There I was on an AWS hosted node trying to access port 2181 and 9092 on another AWS node where I just followed the instructions at http://kafka.apache.org/documentation/#quickstart to get a stand-alone instance of Kafka running. After some exceptions that suggested I could not reach these ports, I fell back to trusty old telnet to verify that was problem.

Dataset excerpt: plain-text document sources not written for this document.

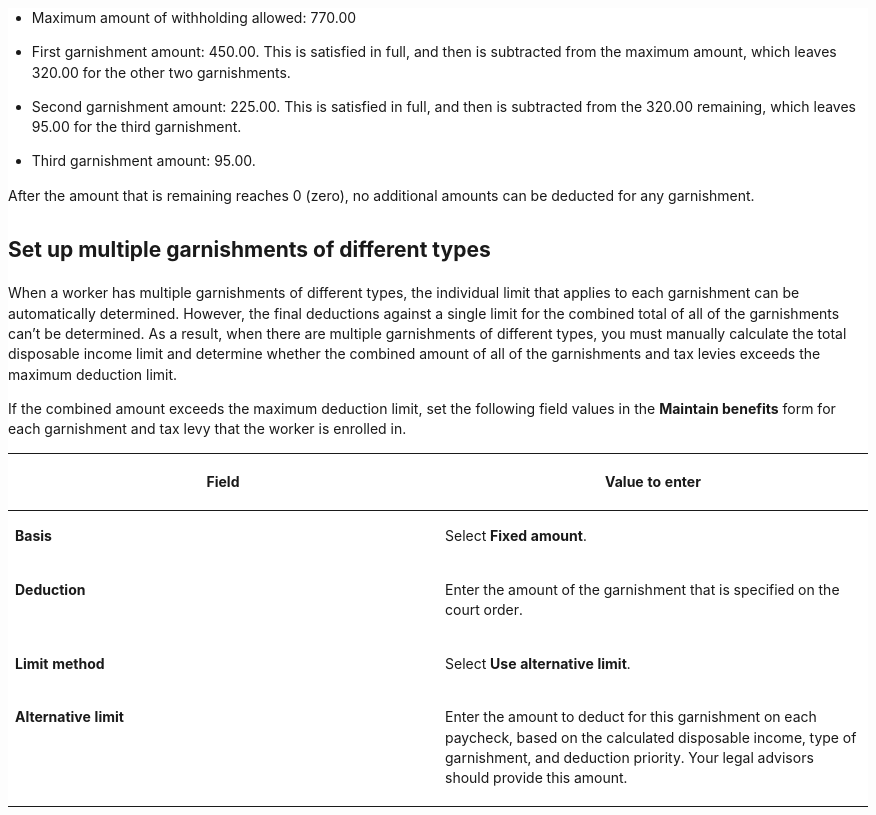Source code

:   - Maximum amount of withholding allowed: 770.00

  - First garnishment amount: 450.00. This is satisfied in full, and then is subtracted from the maximum amount, which leaves 320.00 for the other two garnishments.

  - Second garnishment amount: 225.00. This is satisfied in full, and then is subtracted from the 320.00 remaining, which leaves 95.00 for the third garnishment.

  - Third garnishment amount: 95.00.

After the amount that is remaining reaches 0 (zero), no additional amounts can be deducted for any garnishment.

## Set up multiple garnishments of different types

When a worker has multiple garnishments of different types, the individual limit that applies to each garnishment can be automatically determined. However, the final deductions against a single limit for the combined total of all of the garnishments can’t be determined. As a result, when there are multiple garnishments of different types, you must manually calculate the total disposable income limit and determine whether the combined amount of all of the garnishments and tax levies exceeds the maximum deduction limit.

If the combined amount exceeds the maximum deduction limit, set the following field values in the **Maintain benefits** form for each garnishment and tax levy that the worker is enrolled in.

<table>
<colgroup>
<col style="width: 50%" />
<col style="width: 50%" />
</colgroup>
<thead>
<tr class="header">
<th><p>Field</p></th>
<th><p>Value to enter</p></th>
</tr>
</thead>
<tbody>
<tr class="odd">
<td><p><strong>Basis</strong></p></td>
<td><p>Select <strong>Fixed amount</strong>.</p></td>
</tr>
<tr class="even">
<td><p><strong>Deduction</strong></p></td>
<td><p>Enter the amount of the garnishment that is specified on the court order.</p></td>
</tr>
<tr class="odd">
<td><p><strong>Limit method</strong></p></td>
<td><p>Select <strong>Use alternative limit</strong>.</p></td>
</tr>
<tr class="even">
<td><p><strong>Alternative limit</strong></p></td>
<td><p>Enter the amount to deduct for this garnishment on each paycheck, based on the calculated disposable income, type of garnishment, and deduction priority. Your legal advisors should provide this amount.</p>
<div class="alert">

[root@ip-172-xxx-xxx-86 kafka]# telnet kafka 22 Trying 172.xxx.xxx.45... Connected to kafka. Escape character is '^]'. SSH-2.0-OpenSSH_6.6.1 ^C Connection closed by foreign host. [root@ip-172-xxx-xxx-86 kafka]# [root@ip-172-xxx-xxx-86 kafka]# telnet kafka 2181 Trying 172.xxx.xxx.45... telnet: connect to address 172.xxx.xxx.45: No route to host [root@ip-172-xxx-xxx-86 kafka]#
Yep, "no route to host"!! After double-checking that these two AWS hosts should be able to talk to each other on these ports it seemed logical that the box's firewall might be "helping" me out. I quickly found out that with CentOS 7, we've moved away from iptables and to firewalld. Thankfully, man firewall-cmd
was there to help me out. I just needed to add these two ports and the following commands show what the configuration looked like before and after I made these mods.
[root@ip-172-xxx-xxx-45 kafka_2.11-0.10.1.0]# firewall-cmd --info-zone=public public (active) target: default icmp-block-inversion: no interfaces: eth0 sources: services: dhcpv6-client ssh vnc-server ports: protocols: masquerade: no forward-ports: sourceports: icmp-blocks: rich rules: [root@ip-172-xxx-xxx-45 kafka_2.11-0.10.1.0]# firewall-cmd --permanent --zone=public --add-port=2181/tcp success [root@ip-172-xxx-xxx-45 kafka_2.11-0.10.1.0]# firewall-cmd --permanent --zone=public --add-port=9092/tcp success [root@ip-172-xxx-xxx-45 kafka_2.11-0.10.1.0]# firewall-cmd --reload success [root@ip-172-xxx-xxx-45 kafka_2.11-0.10.1.0]# firewall-cmd --info-zone=public public (active) target: default icmp-block-inversion: no interfaces: eth0 sources: services: dhcpv6-client ssh vnc-server ports: 2181/tcp 9092/tcp protocols: masquerade: no forward-ports: sourceports: icmp-blocks: rich rules: [root@ip-172-xxx-xxx-45 kafka_2.11-0.10.1.0]#
Then I was "cooking with bacon" as telnet shows!
[root@ip-172-xxx-xxx-86 ~]# telnet kafka 2181 Trying 172.xxx.xxx.45... Connected to kafka. Escape character is '^]'. ^CConnection closed by foreign host. [root@ip-172-xxx-xxx-86 ~]# telnet kafka 9092 Trying 172.xxx.xxx.45... Connected to kafka. Escape character is '^]'. ^CConnection closed by foreign host. [root@ip-172-xxx-xxx-86 ~]#
More importantly, I could not connect to this novel Kafka configuration I was using for some testing.
[root@ip-172-xxx-xxx-86 kafka]# bin/kafka-console-consumer.sh --zookeeper kafka:2181 --topic lestertester --from-beginning Now is the time for all good men to come to the aid of their country. Now is the time for all good men to come to the aid of their country. Now is the time for all good men to come to the aid of their country. ^CProcessed a total of 3 messages [root@ip-172-xxx-xxx-86 kafka]#
Good luck on your use of CentOS 7's firewalld and don't forget to consult your friendly man page as needed.